[Start of section]

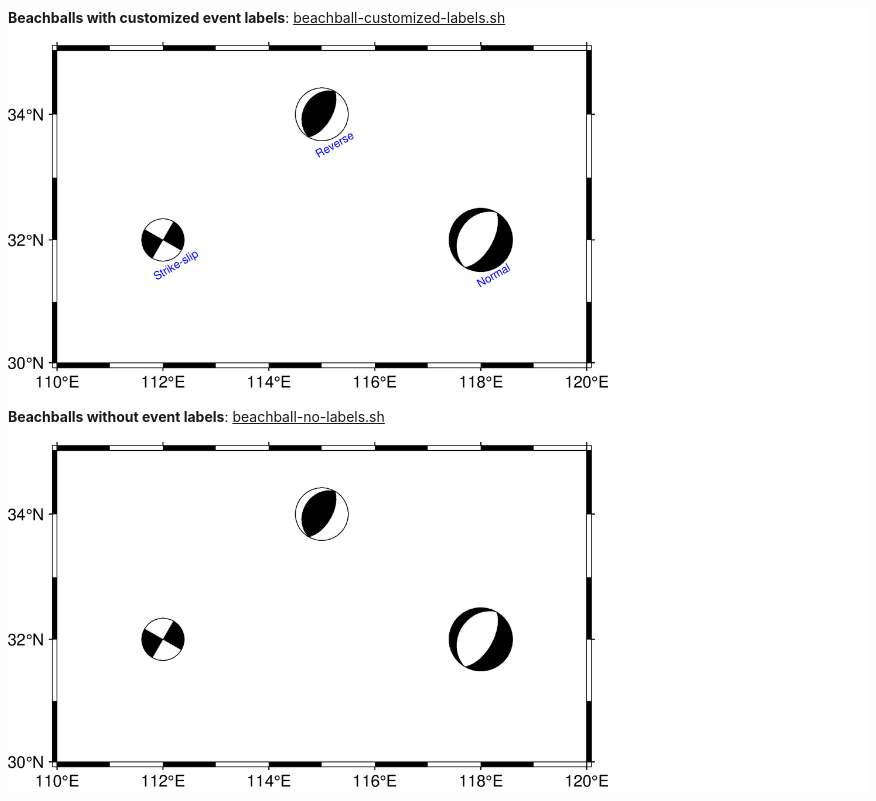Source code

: **Beachballs with  customized event labels**: [beachball-customized-labels.sh](beachball-customized-labels.sh)

<img src="beachball-customized-labels.png" width="600">

**Beachballs without event labels**: [beachball-no-labels.sh](beachball-no-labels.sh)

<img src="beachball-no-labels.png" width="600">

[End of section]

» **Brief**
The lines that mention the word "event" should be pulled from the records above.

» **Solution to the exercise**
: **Beachballs with  customized event labels**: [beachball-customized-labels.sh](beachball-customized-labels.sh)
**Beachballs without event labels**: [beachball-no-labels.sh](beachball-no-labels.sh)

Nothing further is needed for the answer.